Data shown ::
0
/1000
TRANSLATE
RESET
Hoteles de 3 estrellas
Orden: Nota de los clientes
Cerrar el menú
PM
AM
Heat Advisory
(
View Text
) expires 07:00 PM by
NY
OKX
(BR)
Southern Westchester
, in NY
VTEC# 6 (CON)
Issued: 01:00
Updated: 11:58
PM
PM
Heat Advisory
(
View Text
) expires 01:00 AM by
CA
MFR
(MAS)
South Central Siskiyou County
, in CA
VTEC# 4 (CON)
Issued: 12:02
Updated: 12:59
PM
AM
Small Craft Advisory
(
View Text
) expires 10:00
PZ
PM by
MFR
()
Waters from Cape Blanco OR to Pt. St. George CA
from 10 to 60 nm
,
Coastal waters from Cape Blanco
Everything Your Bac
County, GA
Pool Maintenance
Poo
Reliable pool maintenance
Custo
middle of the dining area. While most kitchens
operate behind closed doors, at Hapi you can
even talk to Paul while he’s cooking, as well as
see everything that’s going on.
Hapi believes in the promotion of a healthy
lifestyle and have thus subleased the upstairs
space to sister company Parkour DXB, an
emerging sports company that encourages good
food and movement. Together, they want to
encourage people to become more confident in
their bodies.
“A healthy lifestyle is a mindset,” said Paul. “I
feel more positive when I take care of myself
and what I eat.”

Exercise brief :: Scan the lines above for "Hoteles de 3 estrellas" and for "Issued: 12:02". Repeat exactly the line holding each of them and every line in between.

Answer to this task ::
Hoteles de 3 estrellas
Orden: Nota de los clientes
Cerrar el menú
PM
AM
Heat Advisory
(
View Text
) expires 07:00 PM by
NY
OKX
(BR)
Southern Westchester
, in NY
VTEC# 6 (CON)
Issued: 01:00
Updated: 11:58
PM
PM
Heat Advisory
(
View Text
) expires 01:00 AM by
CA
MFR
(MAS)
South Central Siskiyou County
, in CA
VTEC# 4 (CON)
Issued: 12:02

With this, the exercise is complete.